> ASSIGNMENT 1
Decide whether each statement below agrees with the passage on exhaust gas temperature. For each, answer yes or no and quote the words of the passage that decide it. (a) The temperature drop across the exhaust gas turbine is the same for every engine design. (b) A downstream limit of 520 ºC is recommended as safe for such installations. (c) Very high exhaust gas temperatures usually occur at idle.
> ASSIGNMENT 2
In the passage on exhaust gas temperature, what engine showed almost 200 ºC difference between turbo inlet and outlet temperatures under full load?
> ASSIGNMENT 3
Write a continuation of the passage on exhaust gas temperature, starting after its final sentence.

A pre-turbo measurement is an 'absolute' measurement - that is, it is the actual temperature to which the turbine blade tips, the wastegate and the turbine housing are being subjected. The temperature drop across the exhaust gas turbine is difficult to quantify. It will vary with load, speed and will be different for every engine design. A post-turbo measurement requires assuming a 'worst case' temperature drop across the turbine and subtracting that from 720 ºC to arrive at a suitable limit for downstream EGT.
I have measured almost 200 ºC difference between turbo inlet and outlet temperatures on my Land Rover 2.5L 300Tdi under full load conditions, so I recommend 520 ºC (~970 ºF) downstream as a safe limit for such installations. This will be quite safe in the vast majority of cases but it is also probably overly conservative in some cases, especially large capacity, relatively low-boost (i.e. <10 psig) standard engines.
When does excessive EGT occur?
Very high EGTs will usually occur only at full throttle and high load conditions, such as driving up a steep grade or towing heavy loads. Further, these conditions will usually need to continue for some tens of seconds before EGT climbs to peak levels. This is because the exhaust manifold (and turbocharger, in the case of downstream installations) acts as a large heat sink and absorbs heat from the exhaust gas for some time after the engine begins working at full load. This is not a problem as this slightly lagging measurement probably more closely matches the metal surface temperatures in the turbocharger which are, after all, our main concern.

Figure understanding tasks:

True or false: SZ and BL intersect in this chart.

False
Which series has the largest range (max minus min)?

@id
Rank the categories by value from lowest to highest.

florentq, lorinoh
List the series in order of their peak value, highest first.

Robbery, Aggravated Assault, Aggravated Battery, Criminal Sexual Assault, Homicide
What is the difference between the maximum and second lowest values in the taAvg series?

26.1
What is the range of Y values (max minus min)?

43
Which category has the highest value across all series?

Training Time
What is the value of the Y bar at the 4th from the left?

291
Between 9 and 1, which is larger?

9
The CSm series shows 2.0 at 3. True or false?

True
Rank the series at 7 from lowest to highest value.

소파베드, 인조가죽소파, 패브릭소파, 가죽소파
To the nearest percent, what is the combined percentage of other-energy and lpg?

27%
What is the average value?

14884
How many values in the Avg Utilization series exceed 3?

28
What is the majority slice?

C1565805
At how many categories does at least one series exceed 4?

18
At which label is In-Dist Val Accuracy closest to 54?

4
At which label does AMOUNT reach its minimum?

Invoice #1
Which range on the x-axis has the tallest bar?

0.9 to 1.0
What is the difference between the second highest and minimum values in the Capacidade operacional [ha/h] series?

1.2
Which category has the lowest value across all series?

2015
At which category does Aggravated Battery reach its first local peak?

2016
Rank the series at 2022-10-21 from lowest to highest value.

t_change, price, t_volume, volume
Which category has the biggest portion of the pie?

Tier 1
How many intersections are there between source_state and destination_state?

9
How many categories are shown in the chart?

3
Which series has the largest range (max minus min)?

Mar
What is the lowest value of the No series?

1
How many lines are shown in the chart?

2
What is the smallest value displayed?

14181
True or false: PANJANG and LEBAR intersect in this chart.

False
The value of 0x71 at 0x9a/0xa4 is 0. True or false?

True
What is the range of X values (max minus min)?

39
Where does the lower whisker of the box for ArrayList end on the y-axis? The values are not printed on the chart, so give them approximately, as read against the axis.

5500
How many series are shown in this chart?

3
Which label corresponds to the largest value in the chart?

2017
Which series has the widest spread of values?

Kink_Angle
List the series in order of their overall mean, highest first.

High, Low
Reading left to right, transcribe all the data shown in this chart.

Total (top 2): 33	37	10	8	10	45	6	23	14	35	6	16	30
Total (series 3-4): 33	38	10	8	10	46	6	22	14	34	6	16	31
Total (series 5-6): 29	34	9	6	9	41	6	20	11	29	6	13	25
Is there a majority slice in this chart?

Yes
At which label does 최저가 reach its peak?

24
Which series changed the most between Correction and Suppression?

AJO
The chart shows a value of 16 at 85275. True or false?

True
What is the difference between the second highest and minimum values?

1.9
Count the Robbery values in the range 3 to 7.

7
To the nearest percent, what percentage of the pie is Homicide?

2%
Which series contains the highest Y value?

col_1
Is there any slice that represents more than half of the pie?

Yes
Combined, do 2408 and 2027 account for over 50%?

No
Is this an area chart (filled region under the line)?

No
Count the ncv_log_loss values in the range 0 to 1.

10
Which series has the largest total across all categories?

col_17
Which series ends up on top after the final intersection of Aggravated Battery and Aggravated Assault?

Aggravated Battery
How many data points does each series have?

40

> OUTPUT 1
(a) No: "It will vary with load, speed and will be different for every engine design."
(b) Yes: "so I recommend 520 ºC (~970 ºF) downstream as a safe limit for such installations"
(c) No: "Very high EGTs will usually occur only at full throttle and high load conditions"

> OUTPUT 2
A Land Rover 2.5L 300Tdi.

> OUTPUT 3
A stock-standard factory turbo-diesel may never generate an EGT higher than, say, 650/500 ºC (we'll use 'upstream'/'downstream' values for the rest of this discussion, OK?), due to the conservative factory set-up and their need to keep the engine 'safe' under most foreseeable conditions. But it may still generate high EGTs under abnormal conditions which cause an air flow restriction or lower than specified boost pressure (high altitude, very high ambient temperatures or failures such as blocked air hoses, air leaks, fouled intercooler etc.).
The conservative nature of the factory set-up creates a broad envelope for the aftermarket 'tuners' (and chip programmers, in the case of electronically controlled turbo-diesels) to exploit and to offer significant improvements in peak power and torque. And if you're using that extra output to the full, your engine will certainly be generating higher EGTs. But you don't have to run at high EGT levels, no matter how 'hot' the tuning is. You can control the maximum EGT levels under all circumstances.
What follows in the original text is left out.